Our country is in the midst of a great debate on how to reduce our national debt. This is an important discussion for all of us to have.
As part of this conversation, we should carefully examine the subsidies for different forms of energy production -- fossil fuels and renewables. All of us understand that the subsidy game can be a slippery slope, and it is important to set clear standards for when subsidies make sense and when they do not.
As a rule, there are three things we should consider before putting subsidies in place: 1) Does the subsidy provide some overarching policy or economic benefit for the country? 2) Is this a new industry that truly needs help reaching scale or is the industry mature enough that it can stand on its own without subsidies? 3) How long do the subsidies really need to be in place?
A strong case can be made for more alternative energy. It improves the environment and reduces our dependence on foreign oil. Alternative energy also creates jobs. According to The New York Times, between 1998 and 2007, U.S. green jobs grew at a rate of 9.1 percent, nearly two and a half times faster than economy-wide job growth.
30 years ago, solar had a 10-15 year payback in ideal conditions. Simply put, this industry would not have survived without government support. Since then, the cost of solar has been driven down through technological advances, while the cost of fossil fuels has risen. Due to the increased adoption of solar technology, costs are decreasing predictably at a rate of 15% to 18% a year.

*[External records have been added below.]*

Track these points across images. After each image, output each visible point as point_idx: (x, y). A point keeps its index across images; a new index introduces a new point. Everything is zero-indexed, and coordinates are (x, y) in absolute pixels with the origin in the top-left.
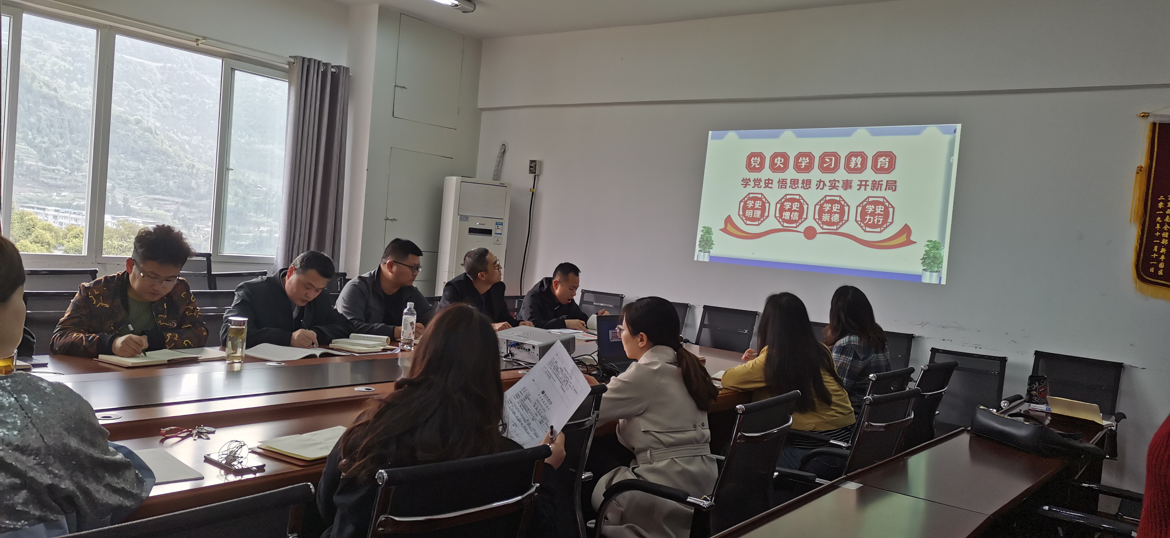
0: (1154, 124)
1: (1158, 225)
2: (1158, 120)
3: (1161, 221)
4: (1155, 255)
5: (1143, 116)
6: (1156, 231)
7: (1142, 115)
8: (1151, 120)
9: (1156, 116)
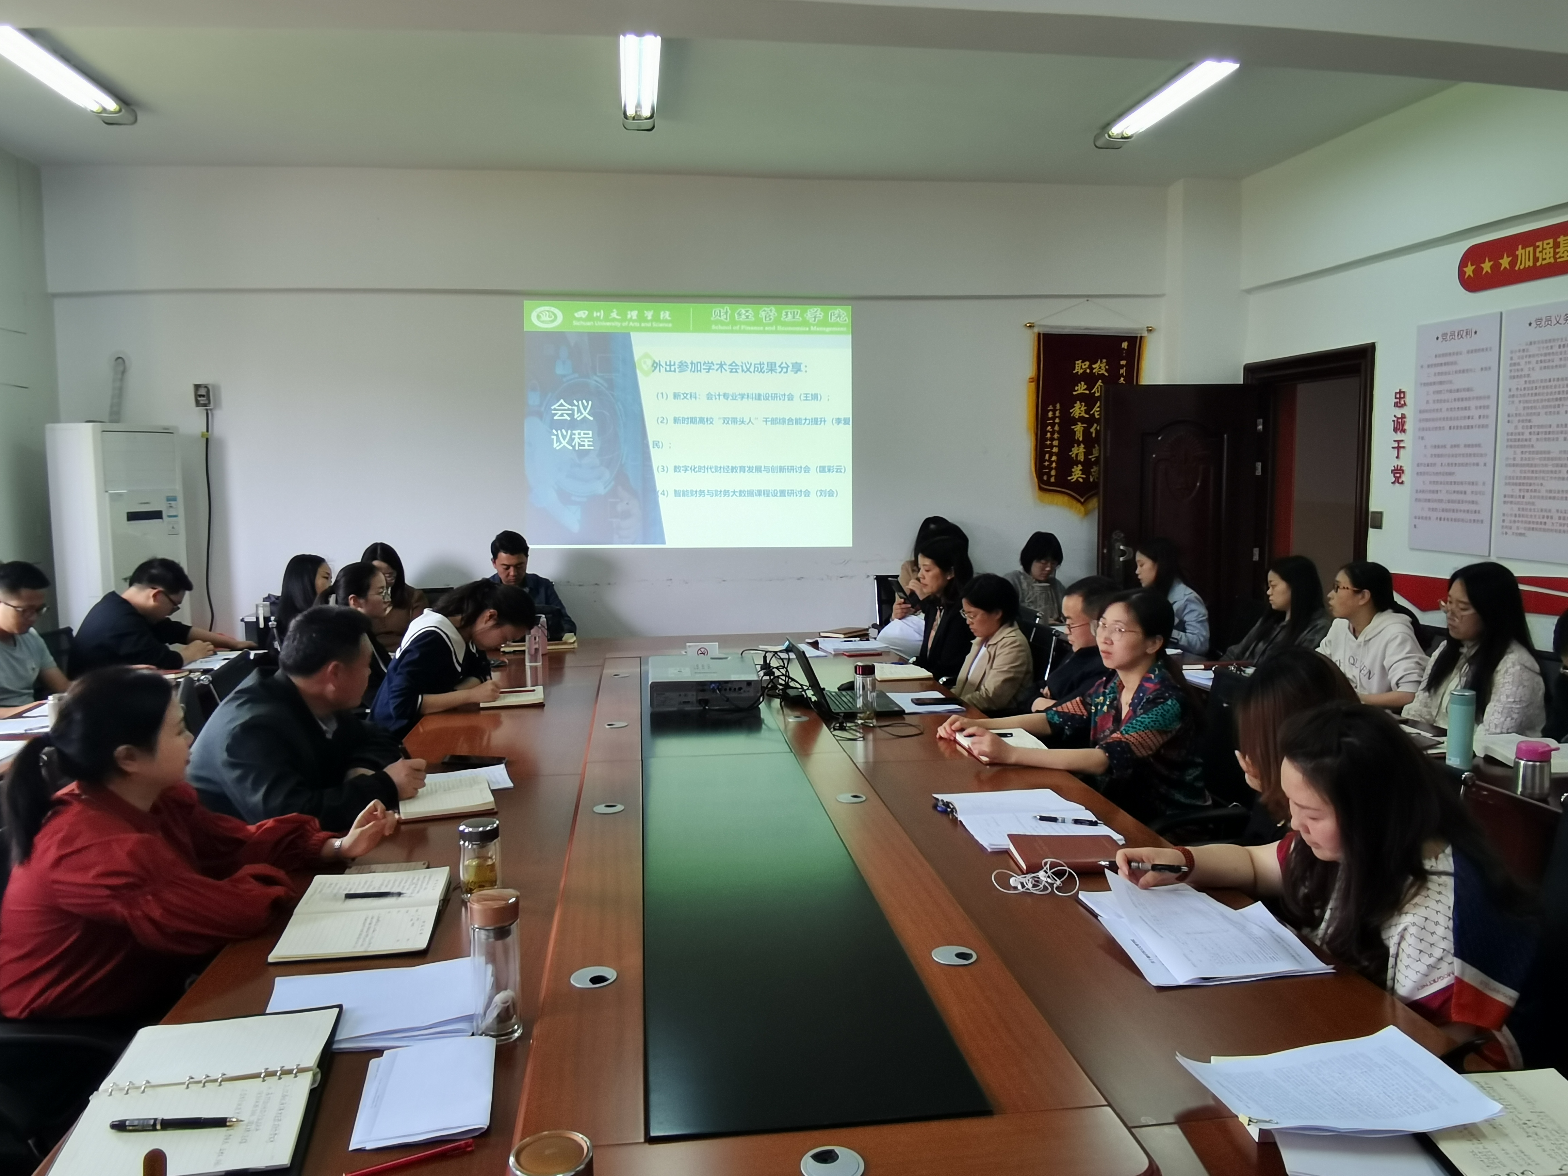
0: (1039, 334)
1: (1049, 434)
2: (1042, 330)
3: (1051, 430)
4: (1047, 463)
5: (1030, 326)
6: (1047, 440)
7: (1028, 325)
8: (1036, 330)
9: (1040, 326)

This is great news for consumers in countries like the U.S., which has been referred to as the "Saudi Arabia of Sunshine."
Today we are close to the point where solar is cost competitive with carbon fuels. When we reach this point, we should phase out solar incentives.
This latter point is key because taxpayers should not be subsidizing any industry for the long term. Eventually every industry has to stand on its own two feet.
Unfortunately, once offered, a subsidy is very hard to remove. Elected officials and corporate interests have too great an incentive to keep subsidies in place and the traditional democratic problem of concentrated benefits and disbursed costs takes hold. Despite the fact that oil and coal companies are among the most lucrative in the world, they continue to receive huge subsidies -- much greater than those provided to emerging green industries.
The top five American oil companies are projected to have earned $125-$144 billion in profits in 2011 alone. Governments around the world provided $557 billion in subsidies for fossil fuels but only $57 billion for renewable energy in 2009. Energy subsidies in the U.S. ran 3-to-1 in favor of fossil fuels (not including ethanol subsidies) between 2002 and 2008.
Fossil fuel subsidies are even more egregious when one considers the environmental and health effects of oil and coal. Incentivizing cleaner sources of energy through subsidies is one method of taking this damage into account without hurting consumers. We need to realign our elaborate system of subsidies to better reflect our national security, environmental, and economic policy.
As we come face to face with our need to end our dependence on foreign oil and reduce air pollution, we need to be honest about which subsidies provide real value and how quickly they can be phased out. Even alternative energy subsidies should not be long term because they entrench incumbents and stifle creativity and innovation.
Fortunately, President Obama and Energy Secretary Steven Chu are taking a balanced approach to subsidies. The proposed FY 2013 Department of Energy budget eliminates $4 billion in fossil fuel subsidies and cuts research funding for onshore wind technology because it is "an established technology."
To keep America strong we need to cut our debt and put our financial house in order. Before we consider raising taxes or cutting education, it is high time we take a long, hard look at ending subsidies that have outlived their usefulness.